→ Problema proposto 1:
Apresente como uma lista JSON de strings, uma para cada linha e sem as linhas em branco, o trecho das entradas que começa na linha que contém "name author: L." e segue até o fim das entradas, com ambas as pontas incluídas.

→ Documento de origem:
━━━━━━━━
Pavimentadas com pedras, apesar da concepção das estradas não ter um padrão único e, sim, adaptado à geografia de cada região, foram feitas para durar. A largura das estradas também varia: em algumas áreas chega a ter 15 metros, em outras, atinge um metro e meio, para poder flanquear algumas ravinas ou barrancos. Ao longo de toda a rede viária, a cada vinte quilômetros, ou segundo a necessidade, havia construções chamadas tambos (2). Esses tambos podiam acomodar os transeuntes e viajantes, além de armazenar alimentos, grãos e roupas. O exército imperial inca, quando em campanha, também, servia-se desses tambos. O Qhapaq Ñan foi a base para o desenvolvimento do Tahuantinsuyo e sua consolidação como Império -  se estendia até o norte da Argentina, norte do Chile, Bolívia, todo o Peru e Equador, chegando ao sul da Colômbia. Unindo selva, serra e litoral, o caminho andino, que se desdobrava em todo um sistema de estradas e pontes, com um intenso tráfego de pessoas, animais e mercadorias, deixou de cumprir seu papel original assumindo seu lugar na História, como parte integrante da Cultura do Planeta.
━━━━━━━━
→ Material da tarefa:
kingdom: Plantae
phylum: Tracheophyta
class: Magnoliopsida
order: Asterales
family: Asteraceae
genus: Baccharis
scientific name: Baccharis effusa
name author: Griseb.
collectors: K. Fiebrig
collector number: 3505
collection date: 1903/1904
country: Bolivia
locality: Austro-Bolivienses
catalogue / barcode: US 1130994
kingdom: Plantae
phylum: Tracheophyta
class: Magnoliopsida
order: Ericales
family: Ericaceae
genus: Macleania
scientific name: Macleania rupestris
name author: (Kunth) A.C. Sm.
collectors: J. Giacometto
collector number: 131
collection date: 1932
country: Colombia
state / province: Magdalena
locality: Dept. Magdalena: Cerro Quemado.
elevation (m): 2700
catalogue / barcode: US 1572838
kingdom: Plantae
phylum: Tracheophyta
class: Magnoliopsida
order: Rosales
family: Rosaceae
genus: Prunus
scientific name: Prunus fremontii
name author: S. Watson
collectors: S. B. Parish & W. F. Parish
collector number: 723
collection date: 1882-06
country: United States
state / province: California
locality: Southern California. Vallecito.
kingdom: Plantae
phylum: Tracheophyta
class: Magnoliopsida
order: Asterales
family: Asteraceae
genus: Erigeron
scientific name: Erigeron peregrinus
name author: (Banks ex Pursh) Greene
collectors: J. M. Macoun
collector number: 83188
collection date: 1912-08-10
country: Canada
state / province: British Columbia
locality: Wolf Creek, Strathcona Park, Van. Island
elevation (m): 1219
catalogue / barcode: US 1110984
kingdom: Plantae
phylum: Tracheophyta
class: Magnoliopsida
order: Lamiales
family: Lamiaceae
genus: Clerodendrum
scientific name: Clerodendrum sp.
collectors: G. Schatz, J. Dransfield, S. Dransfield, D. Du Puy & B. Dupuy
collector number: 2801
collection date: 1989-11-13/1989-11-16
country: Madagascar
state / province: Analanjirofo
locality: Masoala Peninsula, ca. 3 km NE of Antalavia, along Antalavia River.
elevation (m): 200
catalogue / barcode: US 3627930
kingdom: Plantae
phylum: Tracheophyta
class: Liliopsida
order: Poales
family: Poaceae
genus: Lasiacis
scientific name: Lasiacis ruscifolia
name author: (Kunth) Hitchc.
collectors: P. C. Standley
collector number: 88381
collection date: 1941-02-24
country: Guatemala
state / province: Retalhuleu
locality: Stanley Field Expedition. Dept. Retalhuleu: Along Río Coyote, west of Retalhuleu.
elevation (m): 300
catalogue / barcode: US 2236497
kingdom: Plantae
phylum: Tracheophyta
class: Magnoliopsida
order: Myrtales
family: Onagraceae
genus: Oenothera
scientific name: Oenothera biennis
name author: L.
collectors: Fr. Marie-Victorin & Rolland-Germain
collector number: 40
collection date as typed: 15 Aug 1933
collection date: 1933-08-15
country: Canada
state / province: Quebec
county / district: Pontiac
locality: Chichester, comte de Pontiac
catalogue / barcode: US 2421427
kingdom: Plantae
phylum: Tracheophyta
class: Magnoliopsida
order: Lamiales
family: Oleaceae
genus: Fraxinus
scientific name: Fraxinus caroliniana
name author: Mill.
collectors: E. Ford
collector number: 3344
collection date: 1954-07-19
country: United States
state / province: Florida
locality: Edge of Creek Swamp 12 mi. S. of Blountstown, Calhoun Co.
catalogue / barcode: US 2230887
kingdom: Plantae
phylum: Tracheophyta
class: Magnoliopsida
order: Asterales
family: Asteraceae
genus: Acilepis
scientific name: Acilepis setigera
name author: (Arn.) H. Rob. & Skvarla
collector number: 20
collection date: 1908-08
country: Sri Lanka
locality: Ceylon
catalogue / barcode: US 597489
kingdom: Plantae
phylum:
━━━━━━━━
→ Problema proposto 2:
Liste todos os países citados no texto sobre o Qhapaq Ñan.

→ Resposta correta 1:
[
  "name author: L.",
  "collectors: Fr. Marie-Victorin & Rolland-Germain",
  "collector number: 40",
  "collection date as typed: 15 Aug 1933",
  "collection date: 1933-08-15",
  "country: Canada",
  "state / province: Quebec",
  "county / district: Pontiac",
  "locality: Chichester, comte de Pontiac",
  "catalogue / barcode: US 2421427",
  "kingdom: Plantae",
  "phylum: Tracheophyta",
  "class: Magnoliopsida",
  "order: Lamiales",
  "family: Oleaceae",
  "genus: Fraxinus",
  "scientific name: Fraxinus caroliniana",
  "name author: Mill.",
  "collectors: E. Ford",
  "collector number: 3344",
  "collection date: 1954-07-19",
  "country: United States",
  "state / province: Florida",
  "locality: Edge of Creek Swamp 12 mi. S. of Blountstown, Calhoun Co.",
  "catalogue / barcode: US 2230887",
  "kingdom: Plantae",
  "phylum: Tracheophyta",
  "class: Magnoliopsida",
  "order: Asterales",
  "family: Asteraceae",
  "genus: Acilepis",
  "scientific name: Acilepis setigera",
  "name author: (Arn.) H. Rob. & Skvarla",
  "collector number: 20",
  "collection date: 1908-08",
  "country: Sri Lanka",
  "locality: Ceylon",
  "catalogue / barcode: US 597489",
  "kingdom: Plantae",
  "phylum:"
]

→ Resposta correta 2:
Argentina, Chile, Bolívia, Peru, Equador e Colômbia.